Your instructions
Copy out the listing again from its first line through the line containing "Beschreibung", including both. Omit the pictures from your copy.

Source material
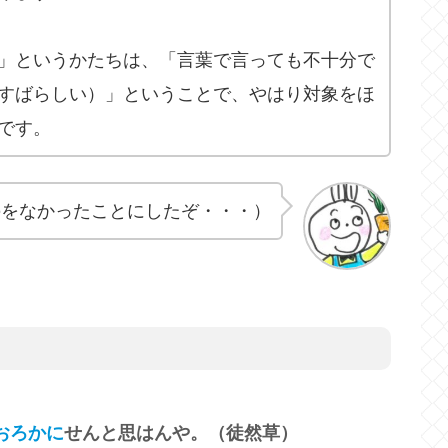
」というかたちは、「言葉で言っても不十分で
すばらしい）」ということで、やはり対象をほ
です。
のをなかったことにしたぞ・・・）
おろかに
せんと思はんや。（徒然草）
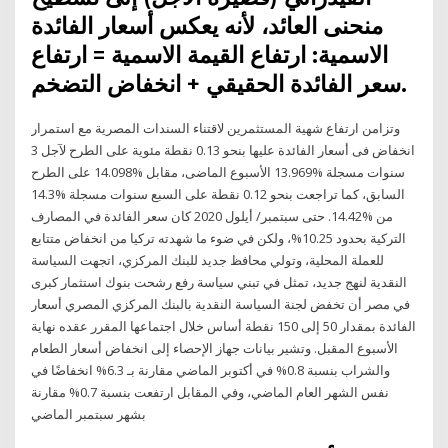
منحنى العائد، لأنه يعكس أسعار الفائدة
الاسمية: ارتفاع القيمة الاسمية = ارتفاع
سعر الفائدة الحقيقي + انخفاض التضخم.
وتزامن ارتفاع شهية المستثمرين لاقتناء السندات المصرية مع استمرار
انخفاض فى أسعار الفائدة عليها بنحو 0.13 نقطة مئوية على الطرح لآجل 3
سنوات مسجلة %13.969 الأسبوع الماضى، مقابل %14.098 على الطرح
السابق، كما تراجعت بنحو 0.12 نقطة على السبع سنوات مسجلة %14.3
من %14.42. حتى سبتمبر/ أيلول 2020 كان سعر الفائدة في المصارف
التركية بحدود 10.25%، ولكن في ضوء ما شهدته تركيا من انخفاض متتابع
للعملة المحلية، وتولي محافظ جديد للبنك المركزي، اتجهت السياسة
النقدية لنهج جديد، تمثل في تبني سياسة رفع رشحت بنوك استثمار كبرى
في مصر أن تخفض لجنة السياسة النقدية بالبنك المركزي المصري أسعار
الفائدة بمقدار 50 إلى 150 نقطة أساس خلال اجتماعها المقرر عقده نهاية
الأسبوع المقبل. وتشير بيانات جهاز الإحصاء إلى انخفاض أسعار الطعام
والشراب بنسبة 0.8% في أكتوبر الماضي مقارنة بـ 6.3% انخفاضًا في
نفس الشهر العام الماضي، وفي المقابل ارتفعت بنسبة 0.7% مقارنة
بشهر سبتمبر الماضي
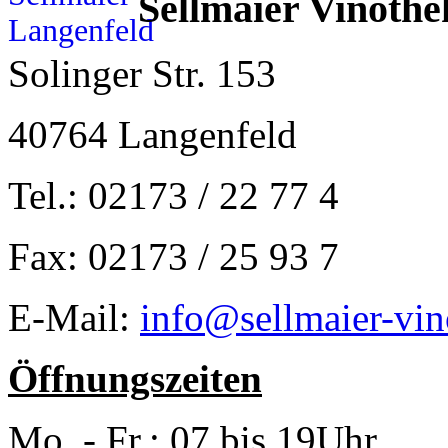
Sellmaier Vinothe
Solinger Str. 153
40764 Langenfeld
Tel.: 02173 / 22 77 4
Fax: 02173 / 25 93 7
E-Mail:
info@sellmaier-vin
Öffnungszeiten
Mo. - Fr.: 07 bis 19Uhr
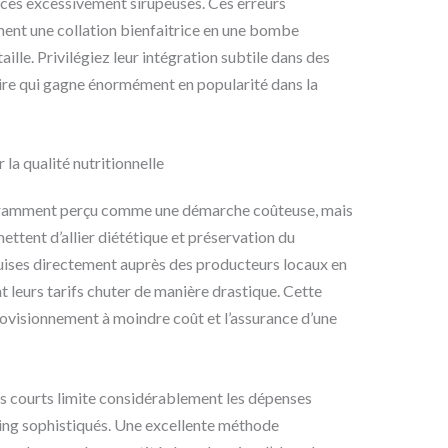
uces excessivement sirupeuses. Ces erreurs
ent une collation bienfaitrice en une bombe
ille. Privilégiez leur intégration subtile dans des
aire qui gagne énormément en popularité dans la
la qualité nutritionnelle
ouramment perçu comme une démarche coûteuse, mais
ttent d’allier diététique et préservation du
cquises directement auprès des producteurs locaux en
 leurs tarifs chuter de manière drastique. Cette
visionnement à moindre coût et l’assurance d’une
its courts limite considérablement les dépenses
ing sophistiqués. Une excellente méthode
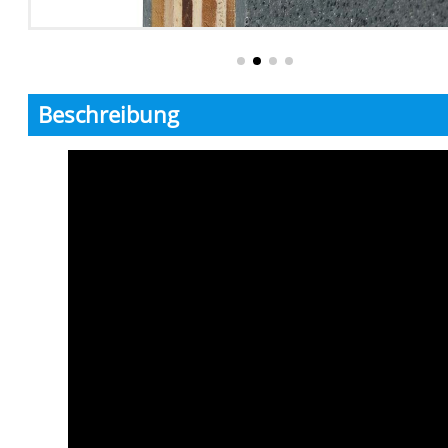
Beschreibung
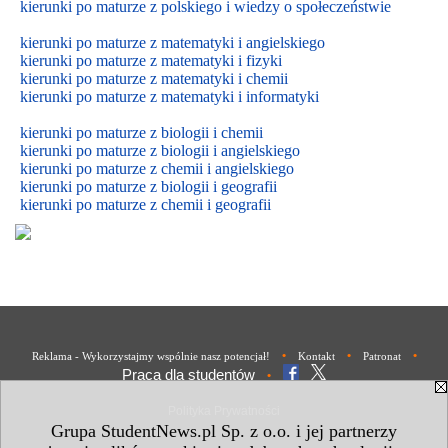
kierunki po maturze z polskiego i wiedzy o społeczeństwie
kierunki po maturze z matematyki i angielskiego
kierunki po maturze z matematyki i fizyki
kierunki po maturze z matematyki i chemii
kierunki po maturze z matematyki i informatyki
kierunki po maturze z biologii i chemii
kierunki po maturze z biologii i
angielskiego
kierunki po maturze z
chemii i
angielskiego
kierunki po maturze z biologii i geografii
kierunki po maturze z chemii i geografii
•
•
•
Reklama - Wykorzystajmy wspólnie nasz potencjał!
Kontakt
Patronat
Praca dla studentów
•
Polityka Prywatności
Grupa StudentNews.pl Sp. z o.o. i jej partnerzy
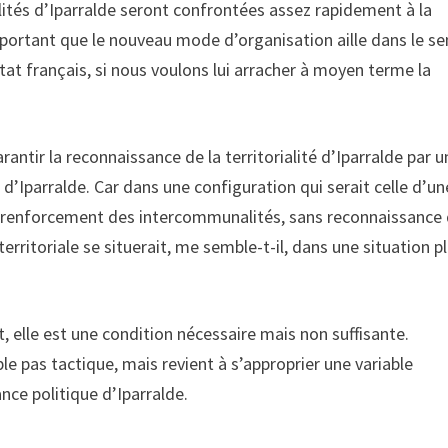
ités d’Iparralde seront confrontées assez rapidement à la
 important que le nouveau mode d’organisation aille dans le se
at français, si nous voulons lui arracher à moyen terme la
rantir la reconnaissance de la territorialité d’Iparralde par u
d’Iparralde. Car dans une configuration qui serait celle d’un
au renforcement des intercommunalités, sans reconnaissance 
 territoriale se situerait, me semble-t-il, dans une situation p
t, elle est une condition nécessaire mais non suffisante.
ple pas tactique, mais revient à s’approprier une variable
ance politique d’Iparralde.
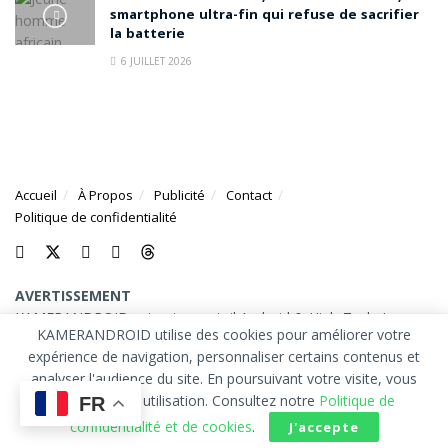
smartphone ultra-fin qui refuse de sacrifier
la batterie
6 JUILLET 2026
Accueil
À Propos
Publicité
Contact
Politique de confidentialité
AVERTISSEMENT
KAMERANDROID est votre portail Android & High-Tech. Les
KAMERANDROID utilise des cookies pour améliorer votre
marques et logos mentionnés sur ce site appartiennent à leurs
expérience de navigation, personnaliser certains contenus et
propriétaires respectifs.
analyser l'audience du site. En poursuivant votre visite, vous
© 2026
KAMERANDROID
. Tous droits réservés.
acceptez leur utilisation. Consultez notre
Politique de
FR
confidentialité et de cookies
.
J'accepte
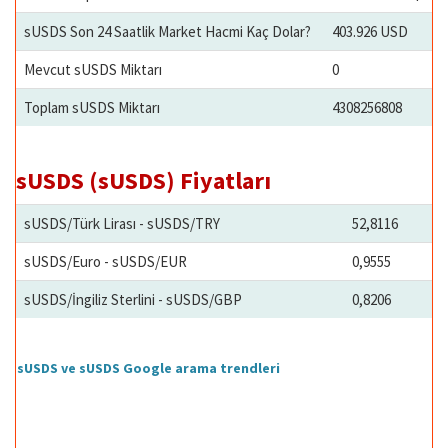
sUSDS Son 24 Saatlik Market Hacmi Kaç Dolar?
403.926 USD
Mevcut sUSDS Miktarı
0
Toplam sUSDS Miktarı
4308256808
sUSDS (sUSDS) Fiyatları
sUSDS/Türk Lirası - sUSDS/TRY
52,8116
sUSDS/Euro - sUSDS/EUR
0,9555
sUSDS/İngiliz Sterlini - sUSDS/GBP
0,8206
sUSDS ve sUSDS Google arama trendleri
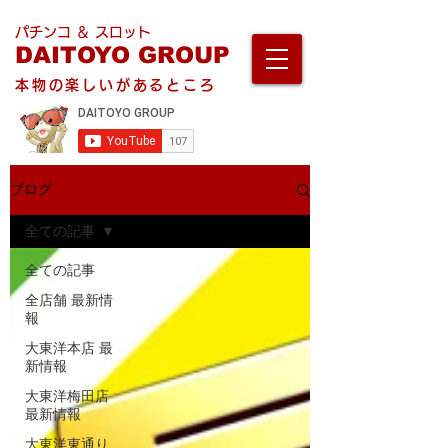
パチンコ ＆ スロット
DAITOYO GROUP
本物の楽しいがあるところ
ブログ
全ての記事
全ての記事
全店舗 最新情
報
大東洋本店 最
新情報
大東洋梅田店
最新情報
大東洋東通り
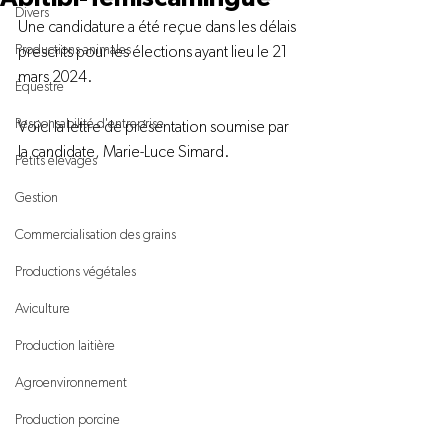
Divers
Une candidature a été reçue dans les délais 
Productions animales
prescrits pour les élections ayant lieu le 21 
mars 2024.

Équestre
Responsabilité d'entreprise
Voici la lettre de présentation soumise par 
la candidate, Marie-Luce Simard.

Answer box
」というかたちは、「言葉で言っても不十分で
すばらしい）」ということで、やはり対象をほ
です。
のをなかったことにしたぞ・・・）
おろかに
せんと思はんや。（徒然草）
منحنى العائد، لأنه يعكس أسعار الفائدة
الاسمية: ارتفاع القيمة الاسمية = ارتفاع
سعر الفائدة الحقيقي + انخفاض التضخم.
وتزامن ارتفاع شهية المستثمرين لاقتناء السندات المصرية مع استمرار
انخفاض فى أسعار الفائدة عليها بنحو 0.13 نقطة مئوية على الطرح لآجل 3
سنوات مسجلة %13.969 الأسبوع الماضى، مقابل %14.098 على الطرح
السابق، كما تراجعت بنحو 0.12 نقطة على السبع سنوات مسجلة %14.3
من %14.42. حتى سبتمبر/ أيلول 2020 كان سعر الفائدة في المصارف
التركية بحدود 10.25%، ولكن في ضوء ما شهدته تركيا من انخفاض متتابع
للعملة المحلية، وتولي محافظ جديد للبنك المركزي، اتجهت السياسة
النقدية لنهج جديد، تمثل في تبني سياسة رفع رشحت بنوك استثمار كبرى
في مصر أن تخفض لجنة السياسة النقدية بالبنك المركزي المصري أسعار
الفائدة بمقدار 50 إلى 150 نقطة أساس خلال اجتماعها المقرر عقده نهاية
الأسبوع المقبل. وتشير بيانات جهاز الإحصاء إلى انخفاض أسعار الطعام
والشراب بنسبة 0.8% في أكتوبر الماضي مقارنة بـ 6.3% انخفاضًا في
نفس الشهر العام الماضي، وفي المقابل ارتفعت بنسبة 0.7% مقارنة
بشهر سبتمبر الماضي
Sellmaier Vinothe
Solinger Str. 153
40764 Langenfeld
Tel.: 02173 / 22 77 4
Fax: 02173 / 25 93 7
E-Mail:
info@sellmaier-vin
Öffnungszeiten
Mo. - Fr.: 07 bis 19Uhr
uces excessivement sirupeuses. Ces erreurs
ent une collation bienfaitrice en une bombe
ille. Privilégiez leur intégration subtile dans des
aire qui gagne énormément en popularité dans la
la qualité nutritionnelle
ouramment perçu comme une démarche coûteuse, mais
ttent d’allier diététique et préservation du
cquises directement auprès des producteurs locaux en
 leurs tarifs chuter de manière drastique. Cette
visionnement à moindre coût et l’assurance d’une
its courts limite considérablement les dépenses
ing sophistiqués. Une excellente méthode
Beschreibung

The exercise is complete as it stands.